One of those places where they have been sent to work is Qatar, host of the 2022 FIFA World Cup. Both FIFA and Qatar have received considerable negative publicity over working conditions on sites associated with the World Cup and a number of deaths of foreign construction workers on those sites. As it was explained to me by someone with direct experience building infrastructure in Qatar, the situation is complicated: multiple public and quasi-public bodies manage large scale construction projects, and the labor practices vary across these organizations. In particular my interlocutor claimed that conditions maintained on the transportation projects under the auspices of the central government are superior to those run by the body building the FIFA stadia and was surprised by the presence and practices associated with the North Korean laborers. Last month, shortly after this conversation, according to VOA reporting, Qatar’s Construction Development Company (CDC) fired more than 100 North Korean laborers. A worker must have local sponsorship to remain in the country, according to the VOA report, and some of the workers had already left the country. The alleged violation centered on working on another firm’s site at night in contravention to the agreement that CDC had with the North Korean recruitment firms. A South Korean executive interviewed for the story indicated that it was believed that the workers were forced to work on the second site and that the North Korean supervisors were suspected of confiscating these additional wages.
This kind of tale is sadly common.
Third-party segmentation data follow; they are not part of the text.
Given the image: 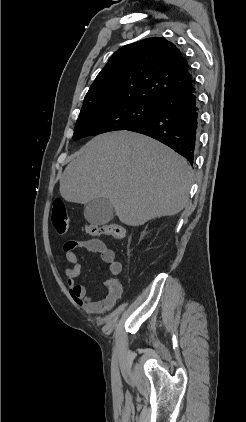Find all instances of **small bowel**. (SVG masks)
Returning <instances> with one entry per match:
<instances>
[{
    "mask_svg": "<svg viewBox=\"0 0 246 422\" xmlns=\"http://www.w3.org/2000/svg\"><path fill=\"white\" fill-rule=\"evenodd\" d=\"M82 247L89 252L96 253L101 260L108 264L109 272L118 276L122 271V264L116 259L115 253L103 241L89 239L83 241L70 240L64 244L63 250L70 267L64 269V275L69 286V293L72 299L81 306H84L92 313H103L110 310L116 301L122 296L123 286L116 277L106 281V293L102 298H92L88 295L85 286L76 282L81 273V265L75 253V249Z\"/></svg>",
    "mask_w": 246,
    "mask_h": 422,
    "instance_id": "c3829d8e",
    "label": "small bowel"
}]
</instances>
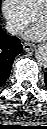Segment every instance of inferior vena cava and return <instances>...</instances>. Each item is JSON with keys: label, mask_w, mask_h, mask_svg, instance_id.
<instances>
[{"label": "inferior vena cava", "mask_w": 47, "mask_h": 129, "mask_svg": "<svg viewBox=\"0 0 47 129\" xmlns=\"http://www.w3.org/2000/svg\"><path fill=\"white\" fill-rule=\"evenodd\" d=\"M5 29L7 30L8 33L16 35L20 33V31L23 29V26L20 23L14 21H8L6 23Z\"/></svg>", "instance_id": "inferior-vena-cava-1"}]
</instances>
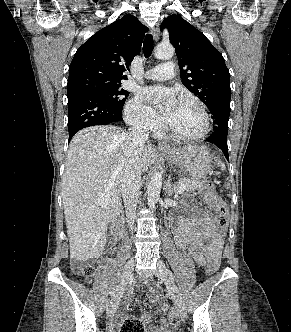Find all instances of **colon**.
Here are the masks:
<instances>
[{"instance_id":"obj_1","label":"colon","mask_w":291,"mask_h":332,"mask_svg":"<svg viewBox=\"0 0 291 332\" xmlns=\"http://www.w3.org/2000/svg\"><path fill=\"white\" fill-rule=\"evenodd\" d=\"M202 194L205 200L213 208L217 216V223L221 228H226L228 225V211L225 203L218 196L215 185L212 182H207ZM220 266L219 257H210L207 262L209 272H215ZM76 270L80 272L86 279H90L94 275V267L90 264L76 265ZM119 332H143V325L140 321L134 318H126L119 325Z\"/></svg>"}]
</instances>
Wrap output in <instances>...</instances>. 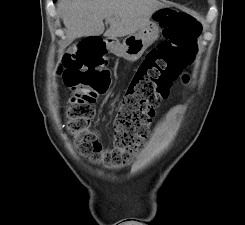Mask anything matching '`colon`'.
Instances as JSON below:
<instances>
[{
  "instance_id": "1",
  "label": "colon",
  "mask_w": 245,
  "mask_h": 225,
  "mask_svg": "<svg viewBox=\"0 0 245 225\" xmlns=\"http://www.w3.org/2000/svg\"><path fill=\"white\" fill-rule=\"evenodd\" d=\"M164 39L135 69L113 122L115 145L102 149L89 131L98 97L109 87V57L105 43L80 38L58 62L56 75L71 90L64 110L66 129L79 154L96 164L123 167L144 145L156 108L167 100L197 53L201 26L192 16L167 8L160 12Z\"/></svg>"
}]
</instances>
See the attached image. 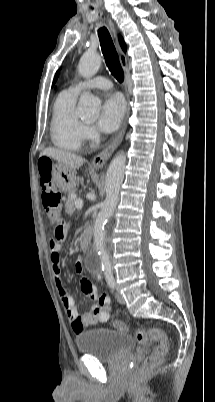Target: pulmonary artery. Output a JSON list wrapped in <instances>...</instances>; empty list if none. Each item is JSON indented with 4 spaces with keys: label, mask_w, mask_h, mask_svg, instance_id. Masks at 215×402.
I'll list each match as a JSON object with an SVG mask.
<instances>
[{
    "label": "pulmonary artery",
    "mask_w": 215,
    "mask_h": 402,
    "mask_svg": "<svg viewBox=\"0 0 215 402\" xmlns=\"http://www.w3.org/2000/svg\"><path fill=\"white\" fill-rule=\"evenodd\" d=\"M111 82L102 76H97L86 81H80L72 85L69 89L76 94H79L85 89L97 88V89H109L111 88Z\"/></svg>",
    "instance_id": "e3ab8cb5"
}]
</instances>
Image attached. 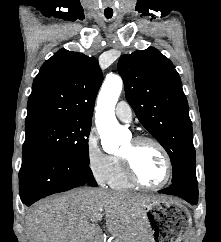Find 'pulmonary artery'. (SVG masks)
Returning <instances> with one entry per match:
<instances>
[{
    "label": "pulmonary artery",
    "instance_id": "1",
    "mask_svg": "<svg viewBox=\"0 0 221 242\" xmlns=\"http://www.w3.org/2000/svg\"><path fill=\"white\" fill-rule=\"evenodd\" d=\"M117 118L123 122L129 123L132 121V110L130 105L125 101L117 103L115 108Z\"/></svg>",
    "mask_w": 221,
    "mask_h": 242
}]
</instances>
The next one may fall into the category of “no good deed goes unpunished.” According to reporting by RFA, Issac Byungdo Lee, an American Christian missionary who has been living in Northern Thailand for 19 years, was arrested by Thai authorities with charges of human smuggling for assisting seven North Koreans to cross from Laos into Thailand. (Because China does not permit North Koreans to apply for asylum there, refugees have to travel to a third country typically Mongolia or a country in Southeast Asia to apply for asylum or to on-migrate to South Korea, the US, or another destination to apply for refugee status.) These particular North Koreans reportedly wanted to reach the United States. As the story observes, “The arrest came a week after the U.S. State Department gave Thailand a failing grade for a second year running in its 2015 Trafficking in Persons (TIP) Report, in which it ranks countries according to their efforts to combat such crimes.” So is Lee a dastardly human trafficker? Or a kind missionary trying to help desperate people? Or just the patsy of a Thai government that was trying to send a message to Washington? You tell me.
Whatever the true story, this journey is getting more costly. According to reporting by Ju-Min Park and James Pearson at Reuters, the Kim Jong-un border crackdown has had an appreciable effect: between the barbed wire, expanded number of guard stations, and intensified monitoring of phone calls, the price of crossing the border from North Korea to China has risen to $8,000. The rising cost is one reason that the number of unauthorized departures has dropped in recent years. Improved economic conditions within North Korea may be another. But the effect may well have been to alter the composition of refugees: while many of those that Steph and I surveyed years ago left for economic motivations, the current cohort of leavers appears to be more strongly motivated by a search for freedom.